TO-DO ITEM ▸ Reproduce every line of each record below without any changes.

Data items:
>>>
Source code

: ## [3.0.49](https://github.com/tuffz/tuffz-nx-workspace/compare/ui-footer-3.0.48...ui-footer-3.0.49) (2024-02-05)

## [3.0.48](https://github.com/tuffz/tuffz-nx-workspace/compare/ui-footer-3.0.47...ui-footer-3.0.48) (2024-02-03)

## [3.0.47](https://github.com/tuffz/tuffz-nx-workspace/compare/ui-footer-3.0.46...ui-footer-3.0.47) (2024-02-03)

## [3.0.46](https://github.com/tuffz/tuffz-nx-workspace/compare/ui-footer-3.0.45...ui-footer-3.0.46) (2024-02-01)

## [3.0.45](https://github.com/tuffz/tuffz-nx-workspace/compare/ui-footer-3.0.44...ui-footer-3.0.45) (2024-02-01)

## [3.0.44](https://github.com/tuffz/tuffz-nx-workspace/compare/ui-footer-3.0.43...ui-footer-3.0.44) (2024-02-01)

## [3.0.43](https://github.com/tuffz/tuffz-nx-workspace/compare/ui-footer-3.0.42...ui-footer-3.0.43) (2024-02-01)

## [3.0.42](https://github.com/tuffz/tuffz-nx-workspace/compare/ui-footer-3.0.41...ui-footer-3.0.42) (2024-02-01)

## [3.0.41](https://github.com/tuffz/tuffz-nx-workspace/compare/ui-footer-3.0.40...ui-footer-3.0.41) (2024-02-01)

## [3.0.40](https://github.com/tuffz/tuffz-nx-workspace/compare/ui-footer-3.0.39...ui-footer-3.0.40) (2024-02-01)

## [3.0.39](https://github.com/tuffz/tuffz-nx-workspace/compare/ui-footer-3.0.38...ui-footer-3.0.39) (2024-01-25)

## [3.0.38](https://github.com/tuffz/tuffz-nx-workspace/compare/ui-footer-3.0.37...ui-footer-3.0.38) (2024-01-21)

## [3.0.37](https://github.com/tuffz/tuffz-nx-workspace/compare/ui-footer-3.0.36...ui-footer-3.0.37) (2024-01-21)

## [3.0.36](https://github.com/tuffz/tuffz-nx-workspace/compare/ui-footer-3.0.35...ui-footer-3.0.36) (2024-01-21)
<<<
REPLY ▸
Source code

: ## [3.0.49](https://github.com/tuffz/tuffz-nx-workspace/compare/ui-footer-3.0.48...ui-footer-3.0.49) (2024-02-05)

## [3.0.48](https://github.com/tuffz/tuffz-nx-workspace/compare/ui-footer-3.0.47...ui-footer-3.0.48) (2024-02-03)

## [3.0.47](https://github.com/tuffz/tuffz-nx-workspace/compare/ui-footer-3.0.46...ui-footer-3.0.47) (2024-02-03)

## [3.0.46](https://github.com/tuffz/tuffz-nx-workspace/compare/ui-footer-3.0.45...ui-footer-3.0.46) (2024-02-01)

## [3.0.45](https://github.com/tuffz/tuffz-nx-workspace/compare/ui-footer-3.0.44...ui-footer-3.0.45) (2024-02-01)

## [3.0.44](https://github.com/tuffz/tuffz-nx-workspace/compare/ui-footer-3.0.43...ui-footer-3.0.44) (2024-02-01)

## [3.0.43](https://github.com/tuffz/tuffz-nx-workspace/compare/ui-footer-3.0.42...ui-footer-3.0.43) (2024-02-01)

## [3.0.42](https://github.com/tuffz/tuffz-nx-workspace/compare/ui-footer-3.0.41...ui-footer-3.0.42) (2024-02-01)

## [3.0.41](https://github.com/tuffz/tuffz-nx-workspace/compare/ui-footer-3.0.40...ui-footer-3.0.41) (2024-02-01)

## [3.0.40](https://github.com/tuffz/tuffz-nx-workspace/compare/ui-footer-3.0.39...ui-footer-3.0.40) (2024-02-01)

## [3.0.39](https://github.com/tuffz/tuffz-nx-workspace/compare/ui-footer-3.0.38...ui-footer-3.0.39) (2024-01-25)

## [3.0.38](https://github.com/tuffz/tuffz-nx-workspace/compare/ui-footer-3.0.37...ui-footer-3.0.38) (2024-01-21)

## [3.0.37](https://github.com/tuffz/tuffz-nx-workspace/compare/ui-footer-3.0.36...ui-footer-3.0.37) (2024-01-21)

## [3.0.36](https://github.com/tuffz/tuffz-nx-workspace/compare/ui-footer-3.0.35...ui-footer-3.0.36) (2024-01-21)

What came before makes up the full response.